*** Begin section ***

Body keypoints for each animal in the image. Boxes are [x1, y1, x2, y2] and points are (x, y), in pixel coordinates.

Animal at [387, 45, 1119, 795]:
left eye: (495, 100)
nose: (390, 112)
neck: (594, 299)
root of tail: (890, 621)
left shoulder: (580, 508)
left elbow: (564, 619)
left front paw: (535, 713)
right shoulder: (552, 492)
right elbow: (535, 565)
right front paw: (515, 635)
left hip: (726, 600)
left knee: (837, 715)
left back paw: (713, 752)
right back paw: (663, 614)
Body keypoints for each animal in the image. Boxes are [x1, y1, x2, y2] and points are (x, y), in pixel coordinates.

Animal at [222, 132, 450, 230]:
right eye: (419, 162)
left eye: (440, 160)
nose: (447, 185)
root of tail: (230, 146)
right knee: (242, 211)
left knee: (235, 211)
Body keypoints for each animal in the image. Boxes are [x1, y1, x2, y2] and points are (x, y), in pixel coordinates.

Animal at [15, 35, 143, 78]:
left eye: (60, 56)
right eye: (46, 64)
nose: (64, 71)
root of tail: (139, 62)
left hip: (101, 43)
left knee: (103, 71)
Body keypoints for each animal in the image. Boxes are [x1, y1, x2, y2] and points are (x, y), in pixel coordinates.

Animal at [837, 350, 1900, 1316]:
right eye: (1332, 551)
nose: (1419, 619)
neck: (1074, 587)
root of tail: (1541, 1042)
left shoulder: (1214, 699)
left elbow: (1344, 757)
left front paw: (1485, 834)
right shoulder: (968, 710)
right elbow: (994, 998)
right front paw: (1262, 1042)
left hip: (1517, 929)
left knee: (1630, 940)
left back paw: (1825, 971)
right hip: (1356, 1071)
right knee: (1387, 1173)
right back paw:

*** End section ***

:: What to produce ::
Reproduce the entries exactly, but only from their first line to the line holding "right back paw: (663, 614)", with that last line kept.

:: Written solution ::
Body keypoints for each animal in the image. Boxes are [x1, y1, x2, y2] and points are (x, y), in pixel coordinates.

Animal at [387, 45, 1119, 795]:
left eye: (495, 100)
nose: (390, 112)
neck: (594, 299)
root of tail: (890, 621)
left shoulder: (580, 508)
left elbow: (564, 619)
left front paw: (535, 713)
right shoulder: (552, 492)
right elbow: (535, 565)
right front paw: (515, 635)
left hip: (726, 600)
left knee: (837, 715)
left back paw: (713, 752)
right back paw: (663, 614)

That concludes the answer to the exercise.